Il appartient à l'employeur de démontrer qu'il a pris toutes les mesures nécessaires pour assurer la sécurité et protéger la santé des salariés.
En l'espèce, le salarié fait valoir que l'employeur a manqué à son obligation de sécurité car il n'a pas réagi lorsque le salarié lui a fait part de sa situation de stress et fatigue liée au travail.
Il ressort des pièces versées au débat qu'alors que le salarié l'alertait sur sa situation par mail du 6 septembre 2017, indiquant qu'il avait besoin de renfort et s'était trop investi, ce qui atteignait sa santé physique et mentale, l'employeur réagissait par un mail circonstancié de reproches professionnels. Ce n'est que le 20 décembre 2017, après que Monsieur [S] ait « craqué » dans le bureau de la directrice des ressources humaines, que celle-ci lui a pris un rendez-vous avec la médecine du travail. A la suite de cela, aucune action concrète, spécifique à la situation de Monsieur [S] n' a été mise en 'uvre pour tenter de poser un diagnostic et trouver des solutions permettant de mettre fin à sa souffrance au travail. Il était placé en arrêt de travail le 26 décembre 2017 et ne devait jamais revenir travailler jusqu'à son licenciement pour inaptitude.

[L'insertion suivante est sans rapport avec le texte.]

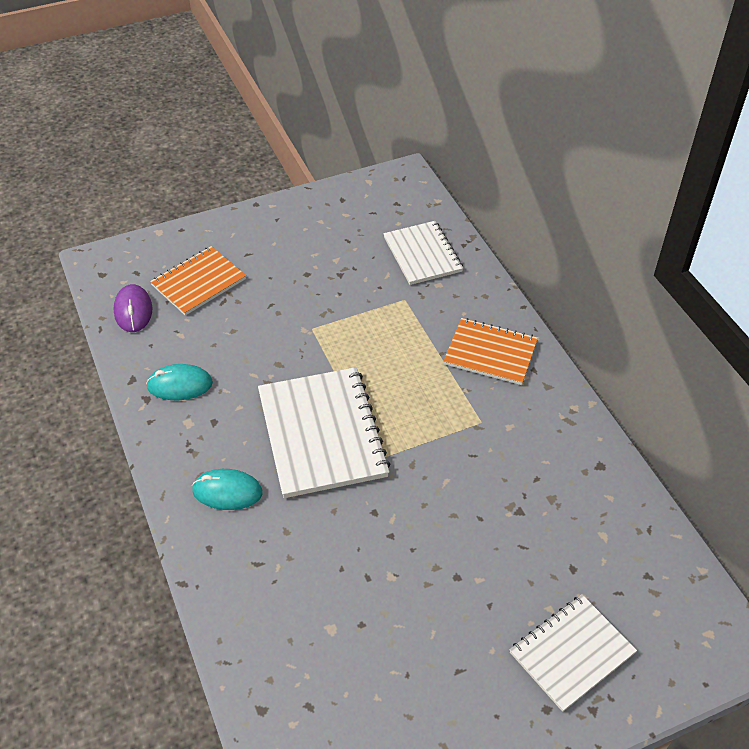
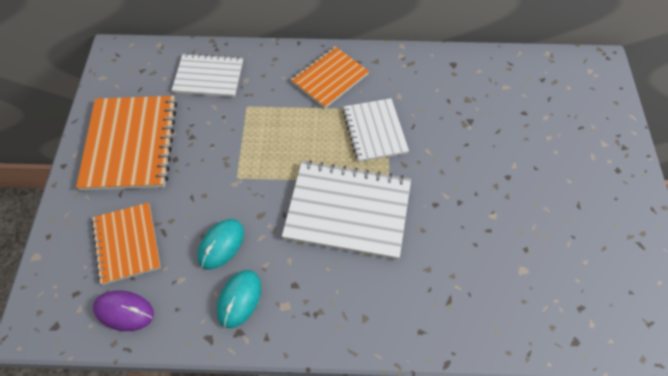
camera: 65 degrees left, 10 degrees up
(227, 492) = (372, 299): turquoise mouse -> turquoise mouse (221, 245)
(304, 235) = (130, 144): none -> orange notebook
(572, 653) = (584, 140): white notebook -> white notebook (374, 131)

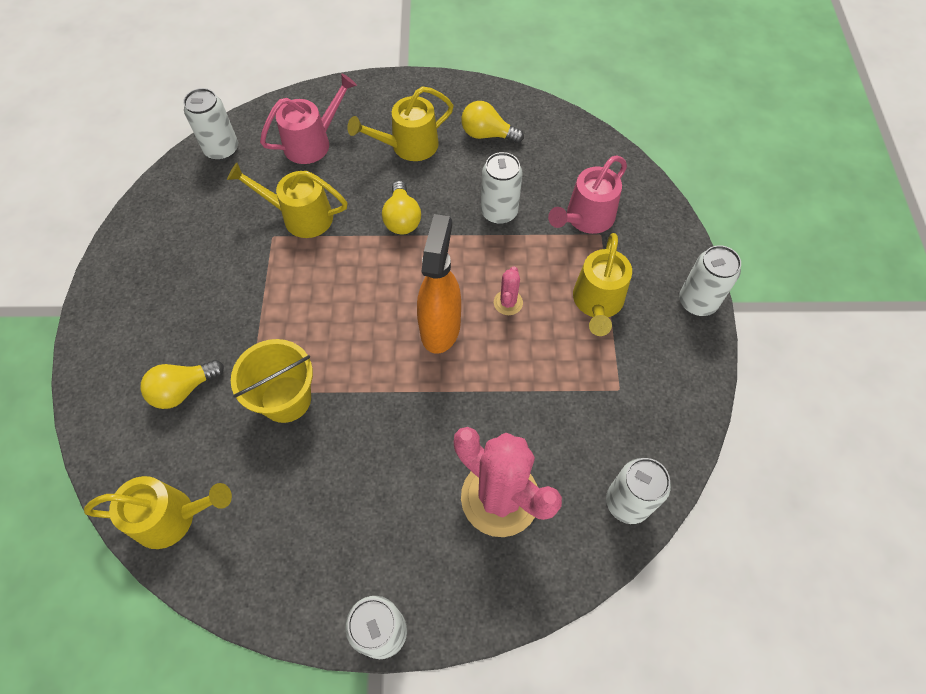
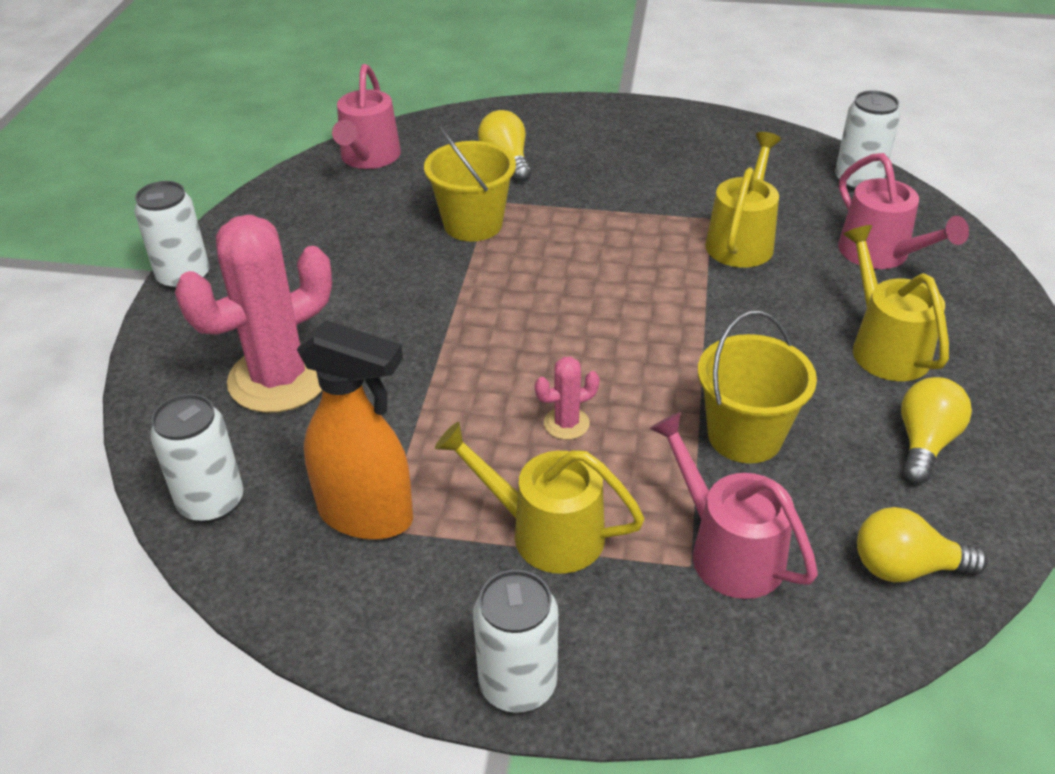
camera: 100 degrees right, 20 degrees down
(173, 517) = (368, 158): yellow watering can -> pink watering can
(402, 218) = (734, 329): yellow light bulb -> yellow light bulb (905, 567)
(440, 327) = (539, 351): orange spray bottle -> orange spray bottle (367, 515)
(499, 212) = (745, 436): white can -> yellow bucket
(508, 303) = (566, 423): pink cactus -> pink cactus turned 45 degrees counterclockwise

Ces éléments démontrent que l'employeur n'a pas apporté de réponse appropriée à la souffrance au travail exprimée par Monsieur [S], ce qui constitue un manquement à son obligation de sécurité ayant contribué à altérer son état de santé.

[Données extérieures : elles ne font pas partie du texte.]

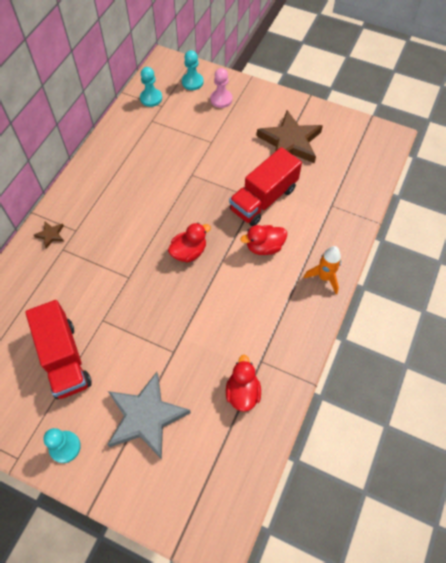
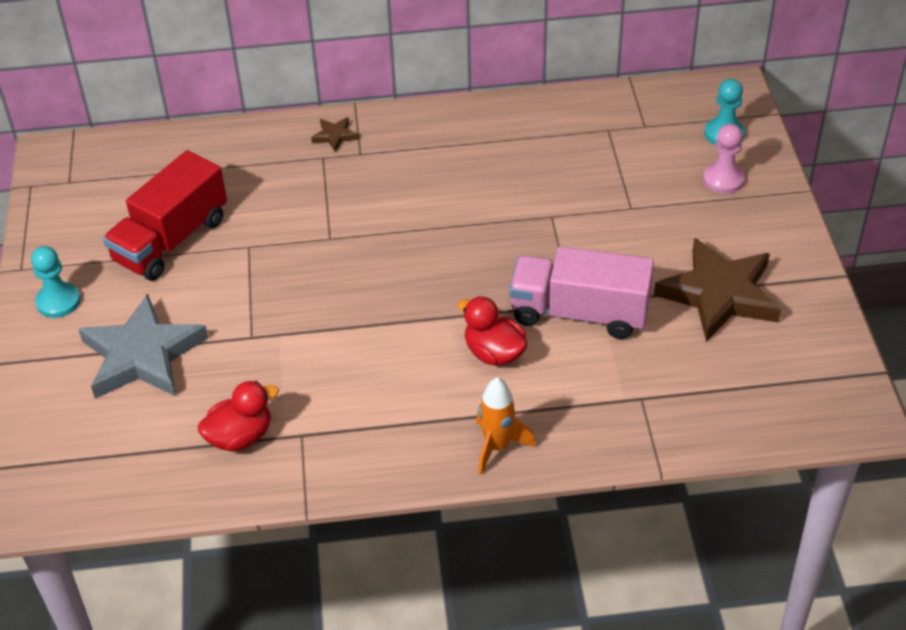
camera: 60 degrees right, 15 degrees down
(151, 98) = (648, 109): turquoise pawn -> none
(189, 252) = (417, 277): red duck -> none
(263, 199) = (579, 313): red truck -> pink truck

En conséquence, il convient d'infirmer le jugement déféré sur ce point et statuant de nouveau, de condamner la société GUARD INDUSTRIE à régler à Monsieur [S] la somme de 3.000 € en réparation de son préjudice.

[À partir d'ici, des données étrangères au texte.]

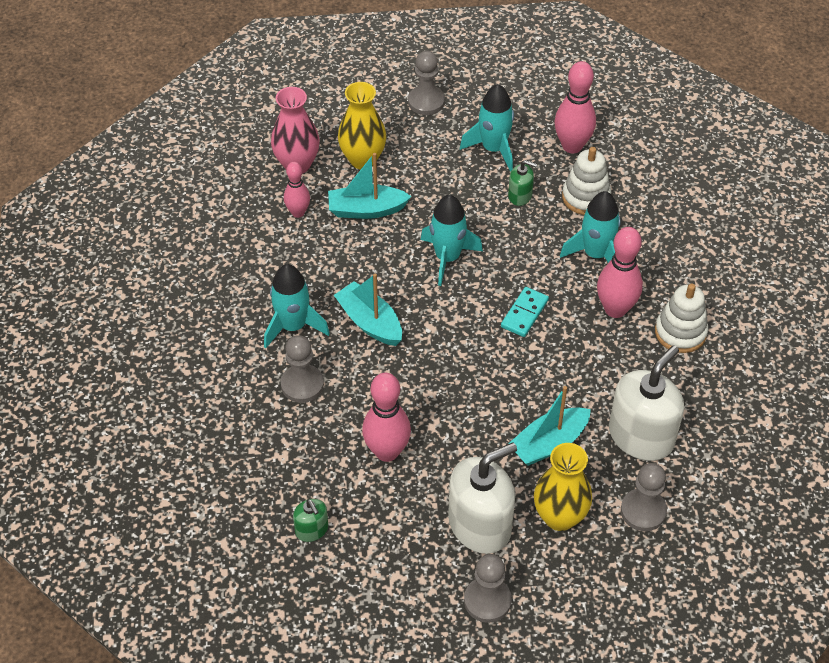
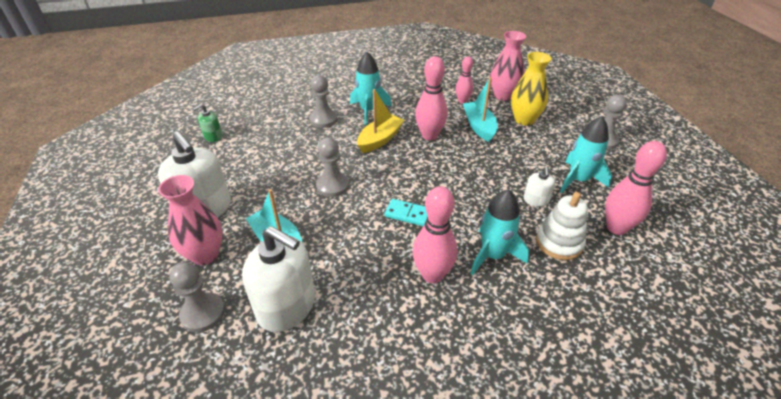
camera: 80 degrees right, 10 degrees down
(370, 322) = (380, 139): turquoise boat -> yellow boat
(387, 451) = (271, 159): pink bowling pin -> pink bowling pin (429, 136)
(447, 258) = (451, 168): turquoise rocket -> none
(487, 600) = (138, 220): grey pawn -> grey pawn (332, 186)
(520, 196) = (536, 200): green soap dispenser -> white soap dispenser
(559, 517) = (205, 254): yellow vase -> pink vase
(680, 332) = (418, 331): white stacking toy -> none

Sur les dépens et l'article 700 du code de procédure civile
Il y a lieu d'infirmer la décision du conseil de prud'hommes sur ces points, et statuant de nouveau, de condamner la société GUARD INDUSTRIE aux dépens tant de la première instance que de l'appel, ainsi qu'à verser à Monsieur [S] la somme de 3.000 € au titre de l'article 700 du code de procédure civile.
La société GUARD INDUSTRIE sera déboutée de sa demande au titre des frais de procédure.
PAR CES MOTIFS
La cour, statuant par arrêt contradictoire rendu publiquement par mise à disposition au greffe,
Confirme le jugement déféré sauf en ce qu'il a :
- fixé à 5.000 € la condamnation de l'employeur au titre des heures supplémentaires, outre 500 € à titre des congés payés afférents,
- débouté le salarié de ses demandes au titre des heures supplémentaires et congés afférents,
- débouté le salarié de sa demande au titre de l'indemnité de repos compensateur,
- débouté le salarié de ses demandes au titre du licenciement nul,
- débouté le salarié de sa demande de dommages et intérêts pour manquement à l'obligation de sécurité,
- débouté les parties de leurs demandes au titre des frais de procédure,
Statuant de nouveau :
Prononce la nullité du licenciement,
Condamne la société GUARD INDUSTRIE à verser à Monsieur [S] :
-7.000 € à titre de rappels de salaires pour ses heures supplémentaires, outre 700 € au titre des congés payés afférents,
-5.500 € à titre d'indemnité à raison de l'absence de bénéfice des repos compensateurs, laquelle comprend l'indemnité de congés payés,
- 18.000 € d'indemnité au titre du licenciement nul,
- 3.000 € de dommages et intérêts pour manquement à l'obligation de sécurité,
Condamne la société GUARD INDUSTRIE aux dépens tant de la première instance que de l'appel,
Condamne la société GUARD INDUSTRIE à verser à Monsieur [S] la somme de 3.000 € au titre de l'article 700 du code de procédure civile,
Déboute la société GUARD INDUSTRIE de sa demande au titre de l'article 700 du code de procédure civile.